The platform can aim to 0.2 MOA precision.
Excellent! Not sure that's good enough to assure what's depicted in the movie, but certainly enough to make the story viable.

Kinda makes one wonder how such a device may obsolete the classic sniper: if mechanics & computers can make such shots point-and-click simple, and the package isn't that far from being one-man portable, when will technology overtake skill?
 
Nope, they clearly show the action and it's an M82. He doesn't even reach up to recock it on each shot, they just dub a cocking noise over the action.

He DOES reach up and yank the charging handle back between shots. The reason this is so ridiculous is that you can see it cycle on its own each time before he does that.

OT-FWIW Kate Mara is nice but I will take Rhona Mitra instead.
 
But if you could build a perfect washtub and tested it under lab conditions, you might get it to go one way at northern latitudes and the other way at southern latitudes, and drain straight down with no spin near the equator.

"Alright," said Ford, "forget that.
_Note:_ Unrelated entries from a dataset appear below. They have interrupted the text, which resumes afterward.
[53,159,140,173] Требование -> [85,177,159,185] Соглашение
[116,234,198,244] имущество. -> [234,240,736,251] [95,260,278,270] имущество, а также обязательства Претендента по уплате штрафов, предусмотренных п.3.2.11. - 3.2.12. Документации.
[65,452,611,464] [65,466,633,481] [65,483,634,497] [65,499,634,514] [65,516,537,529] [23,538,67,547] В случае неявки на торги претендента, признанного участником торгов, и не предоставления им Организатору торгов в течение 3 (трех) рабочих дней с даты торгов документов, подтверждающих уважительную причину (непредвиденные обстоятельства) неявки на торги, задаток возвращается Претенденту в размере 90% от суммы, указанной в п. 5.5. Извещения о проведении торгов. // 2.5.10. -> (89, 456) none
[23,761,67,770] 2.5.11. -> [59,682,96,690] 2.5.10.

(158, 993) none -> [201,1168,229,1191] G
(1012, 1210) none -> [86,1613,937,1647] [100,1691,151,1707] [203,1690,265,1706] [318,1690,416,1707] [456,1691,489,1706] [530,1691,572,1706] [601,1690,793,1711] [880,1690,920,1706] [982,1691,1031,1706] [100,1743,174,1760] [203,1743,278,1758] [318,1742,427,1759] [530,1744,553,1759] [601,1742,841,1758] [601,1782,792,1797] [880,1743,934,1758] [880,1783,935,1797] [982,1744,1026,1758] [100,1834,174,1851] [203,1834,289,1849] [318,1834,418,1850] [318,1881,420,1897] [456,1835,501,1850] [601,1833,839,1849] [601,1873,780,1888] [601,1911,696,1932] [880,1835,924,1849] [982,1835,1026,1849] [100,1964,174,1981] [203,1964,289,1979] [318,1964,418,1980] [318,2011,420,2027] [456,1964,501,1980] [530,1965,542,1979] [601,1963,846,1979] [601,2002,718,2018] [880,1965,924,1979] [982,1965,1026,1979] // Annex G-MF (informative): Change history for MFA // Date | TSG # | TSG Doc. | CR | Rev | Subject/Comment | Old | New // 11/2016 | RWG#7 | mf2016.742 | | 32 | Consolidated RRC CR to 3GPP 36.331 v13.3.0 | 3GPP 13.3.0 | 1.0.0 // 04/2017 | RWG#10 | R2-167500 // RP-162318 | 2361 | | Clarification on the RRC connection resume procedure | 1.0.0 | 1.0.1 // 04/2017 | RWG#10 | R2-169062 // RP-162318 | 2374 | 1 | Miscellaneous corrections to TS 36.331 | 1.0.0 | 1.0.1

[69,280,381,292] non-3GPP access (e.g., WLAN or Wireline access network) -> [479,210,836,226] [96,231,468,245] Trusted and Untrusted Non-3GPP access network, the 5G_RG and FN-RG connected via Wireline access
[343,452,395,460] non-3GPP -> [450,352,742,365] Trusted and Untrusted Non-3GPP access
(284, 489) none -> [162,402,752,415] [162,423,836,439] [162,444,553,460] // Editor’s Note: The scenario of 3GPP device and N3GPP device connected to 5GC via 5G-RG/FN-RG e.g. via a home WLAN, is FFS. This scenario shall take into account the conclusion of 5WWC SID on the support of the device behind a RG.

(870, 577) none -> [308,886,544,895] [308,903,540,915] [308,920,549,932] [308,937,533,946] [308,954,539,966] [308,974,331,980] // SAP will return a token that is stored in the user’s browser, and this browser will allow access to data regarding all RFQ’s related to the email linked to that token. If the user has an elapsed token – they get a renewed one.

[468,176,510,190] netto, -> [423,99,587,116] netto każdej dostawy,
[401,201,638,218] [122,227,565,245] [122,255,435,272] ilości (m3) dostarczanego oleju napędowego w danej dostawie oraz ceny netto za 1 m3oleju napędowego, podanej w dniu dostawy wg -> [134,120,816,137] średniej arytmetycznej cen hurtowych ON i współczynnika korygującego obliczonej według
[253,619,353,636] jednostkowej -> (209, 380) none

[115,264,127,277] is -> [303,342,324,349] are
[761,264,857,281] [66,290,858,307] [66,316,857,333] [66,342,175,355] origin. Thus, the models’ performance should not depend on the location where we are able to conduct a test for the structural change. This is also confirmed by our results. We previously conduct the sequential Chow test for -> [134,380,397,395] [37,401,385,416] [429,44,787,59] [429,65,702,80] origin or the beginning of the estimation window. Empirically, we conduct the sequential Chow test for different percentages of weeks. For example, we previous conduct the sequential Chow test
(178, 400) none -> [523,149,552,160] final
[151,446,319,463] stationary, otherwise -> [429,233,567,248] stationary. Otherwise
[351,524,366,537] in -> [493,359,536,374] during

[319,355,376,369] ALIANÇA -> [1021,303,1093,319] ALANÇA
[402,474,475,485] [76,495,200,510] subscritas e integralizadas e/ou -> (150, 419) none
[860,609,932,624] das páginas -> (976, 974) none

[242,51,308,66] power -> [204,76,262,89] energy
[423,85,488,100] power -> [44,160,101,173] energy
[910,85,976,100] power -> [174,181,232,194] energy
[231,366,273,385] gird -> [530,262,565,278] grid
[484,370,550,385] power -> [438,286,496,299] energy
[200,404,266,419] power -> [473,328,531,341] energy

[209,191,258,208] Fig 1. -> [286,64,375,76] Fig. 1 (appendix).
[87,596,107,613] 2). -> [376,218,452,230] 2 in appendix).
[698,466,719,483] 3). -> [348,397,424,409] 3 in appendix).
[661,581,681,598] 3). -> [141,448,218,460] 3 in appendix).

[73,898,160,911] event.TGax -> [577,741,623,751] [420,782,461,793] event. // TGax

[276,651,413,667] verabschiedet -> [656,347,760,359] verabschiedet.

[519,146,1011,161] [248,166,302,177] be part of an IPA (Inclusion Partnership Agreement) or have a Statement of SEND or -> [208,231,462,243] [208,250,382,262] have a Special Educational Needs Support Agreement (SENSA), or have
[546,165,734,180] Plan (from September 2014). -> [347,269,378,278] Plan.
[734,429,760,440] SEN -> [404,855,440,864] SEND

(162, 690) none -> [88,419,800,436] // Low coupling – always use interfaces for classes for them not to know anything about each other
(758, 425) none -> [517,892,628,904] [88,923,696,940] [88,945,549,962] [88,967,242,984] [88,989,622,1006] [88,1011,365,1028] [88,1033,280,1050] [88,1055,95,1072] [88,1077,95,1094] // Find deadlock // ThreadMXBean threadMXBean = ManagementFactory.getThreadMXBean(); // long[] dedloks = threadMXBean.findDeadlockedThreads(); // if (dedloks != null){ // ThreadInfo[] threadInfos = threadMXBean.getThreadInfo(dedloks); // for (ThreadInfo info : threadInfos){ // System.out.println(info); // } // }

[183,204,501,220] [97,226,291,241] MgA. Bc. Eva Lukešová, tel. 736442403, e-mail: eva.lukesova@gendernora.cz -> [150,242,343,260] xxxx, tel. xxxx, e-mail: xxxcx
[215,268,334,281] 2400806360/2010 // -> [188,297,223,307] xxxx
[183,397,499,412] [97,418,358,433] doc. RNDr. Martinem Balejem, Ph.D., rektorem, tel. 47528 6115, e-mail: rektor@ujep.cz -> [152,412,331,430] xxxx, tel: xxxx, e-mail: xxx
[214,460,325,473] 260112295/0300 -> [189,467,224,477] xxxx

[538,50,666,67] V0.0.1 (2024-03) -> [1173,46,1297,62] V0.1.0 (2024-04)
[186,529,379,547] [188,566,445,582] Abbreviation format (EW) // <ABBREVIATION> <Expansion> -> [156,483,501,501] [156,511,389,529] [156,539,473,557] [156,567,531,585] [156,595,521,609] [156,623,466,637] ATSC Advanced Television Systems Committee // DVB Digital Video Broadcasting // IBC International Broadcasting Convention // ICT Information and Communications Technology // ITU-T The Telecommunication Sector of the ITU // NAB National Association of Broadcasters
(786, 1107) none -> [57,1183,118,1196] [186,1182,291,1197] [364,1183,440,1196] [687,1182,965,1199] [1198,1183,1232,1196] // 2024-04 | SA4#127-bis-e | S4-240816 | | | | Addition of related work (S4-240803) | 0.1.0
I mean ... I mean, look, do you know — do you know how the Universe actually began for a kick off?"

"Probably not," said Arthur, who wished he'd never embarked on any of this.

"Alright," said Ford, "imagine this. Right. You get this bath. Right. A large round bath. And it's made of ebony."

"Where from?" said Arthur, "Harrods was destroyed by the Vogons."

"Doesn't matter."

"So you keep saying."

"Listen."

"Alright."

"You get this bath, see? Imagine you've got this bath. And it's ebony. And it's conical."

"Conical?" said Arthur, "What sort of ..."

"Shhh!" said Ford. "It's conical. So what you do is, you see, you fill it with fine white sand, alright? Or sugar. Fine white sand, and/or sugar. Anything. Doesn't matter. Sugar's fine. And when it's full, you pull the plug out ... are you listening?"

"I'm listening."

"You pull the plug out, and it all just twirls away, twirls away you see, out of the plughole."

"I see."

"You don't see. You don't see at all. I haven't got to the clever bit yet. You want to hear the clever bit?"

"Tell me the clever bit."

"I'll tell you the clever bit."

Ford thought for a moment, trying to remember what the clever bit was.

"The clever bit," he said, "is this. You film it happening."

"Clever."

"That's not the clever bit. This is the clever bit, I remember now that this is the clever bit. The clever bit is that you then thread the film in the projector ... backwards!"

"Backwards?"

"Yes. Threading it backwards is definitely the clever bit. So then, you just sit and watch it, and everything just appears to spiral upwards out of the plughole and fill the bath. See?"

"And that's how the Universe began is it?" said Arthur.

"No," said Ford, "but it's a marvellous way to relax."

- Douglas Adams, Restaurant at the End of the Universe


Sorry. Couldn't help myself.
 
Stephen Hunter books are excellent-you can tell he is a genuine 'gun guy'
As for the Chey Tac-I actually got to shoot one these at the range 2 days ago and wow wow wow. Incredible rifle. The generous soul that let me try his out said he put 8k into it and the bullets are $5/each. He had a night force mounted on it.
 
The movie was good enough to overcome my annoyance with Wahlberg, and the not so subtle references to the War in Iraq. I'm no longer a big Bush Fan, and never was, but I don't like the deceit associated wth what has been characteristic of some politicians, who voted to go to war, but undermine the effort. Anyway, for movies, this one wasn't too bad technically, and was at least entertaining.